List all the movies in the ascending order of year.
grunt> desc_movies_by_year = ORDER movies BY year ASC;
grunt> DUMP desc_movies_by_year;
List all the movies in the descending order of year.
grunt> asc_movies_by_year = ORDER movies by year DESC;
grunt> DUMP asc_movies_by_year;
DISTINCT – The DISTINCT statement is used to remove duplicated records. It works only on entire records, not on individual fields.
Let’s illustrate this with an example:
grunt> movies_with_dups = LOAD '/home/hduser/pig/myscripts/movies_with_duplicates.csv' USING PigStorage(',') as (id:int,name:chararray,year:int,rating:double,duration:int);
grunt> DUMP movies_with_dups;
(1,The Nightmare Before Christmas,1993,3.9,4568)
(1,The Nightmare Before Christmas,1993,3.9,4568)
(1,The Nightmare Before Christmas,1993,3.9,4568)
(2,The Mummy,1932,3.5,4388)
(3,Orphans of the Storm,1921,3.2,9062)
(4,The Object of Beauty,1991,2.8,6150)
(5,Night Tide,1963,2.8,5126)
(5,Night Tide,1963,2.8,5126)
(5,Night Tide,1963,2.8,5126)
(6,One Magic Christmas,1985,3.8,5333)
(7,Muriel's Wedding,1994,3.5,6323)
(8,Mother's Boys,1994,3.4,5733)
(9,Nosferatu: Original Version,1929,3.5,5651)
(10,Nick of Time,1995,3.4,5333)
(9,Nosferatu: Original Version,1929,3.5,5651)
You see that there are are duplicates in this data set.

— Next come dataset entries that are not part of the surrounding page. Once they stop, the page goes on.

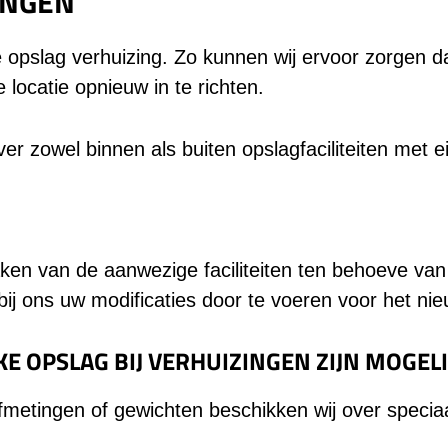
ZINGEN
e opslag verhuizing. Zo kunnen wij ervoor zorgen 
 locatie opnieuw in te richten.
er zowel binnen als buiten opslagfaciliteiten met 
ken van de aanwezige faciliteiten ten behoeve van
 bij ons uw modificaties door te voeren voor het n
E OPSLAG BIJ VERHUIZINGEN ZIJN MOGELI
metingen of gewichten beschikken wij over speciaa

Now let us list the distinct records present movies_with_dups:
grunt> no_dups = DISTINCT movies_with_dups;
grunt> DUMP no_dups;
(1,The Nightmare Before Christmas,1993,3.9,4568)
(2,The Mummy,1932,3.5,4388)
(3,Orphans of the Storm,1921,3.2,9062)
(4,The Object of Beauty,1991,2.8,6150)
(5,Night Tide,1963,2.8,5126)
(6,One Magic Christmas,1985,3.8,5333)
(7,Muriel's Wedding,1994,3.5,6323)
(8,Mother's Boys,1994,3.4,5733)
(9,Nosferatu: Original Version,1929,3.5,5651)
(10,Nick of Time,1995,3.4,5333)
LIMIT – Use the LIMIT keyword to get only a limited number for results from relation.
grunt> top_10_movies = LIMIT movies 10;
grunt> DUMP top_10_movies;
(1,The Nightmare Before Christmas,1993,3.9,4568)
(2,The Mummy,1932,3.5,4388)
(3,Orphans of the Storm,1921,3.2,9062)
(4,The Object of Beauty,1991,2.8,6150)
(5,Night Tide,1963,2.8,5126)
(6,One Magic Christmas,1985,3.8,5333)
(7,Muriel's Wedding,1994,3.5,6323)
(8,Mother's Boys,1994,3.4,5733)
(9,Nosferatu: Original Version,1929,3.5,5651)
(10,Nick of Time,1995,3.4,5333)
SAMPLE – Use the sample keyword to get sample set from your data.
grunt> sample_10_percent = sample movies 0.1;
grunt> dump sample_10_percent;
Here, 0.1 = 10%, As we already know that the file has 49590 records. We can check to see the count of records in the relation.
grunt> sample_group_all = GROUP sample_10_percent ALL;
grunt> sample_count = FOREACH sample_group_all GENERATE
COUNT(sample_10_percent.$0);grunt> dump sample_count;
The output is (4937) which is approximately 10% for 49590.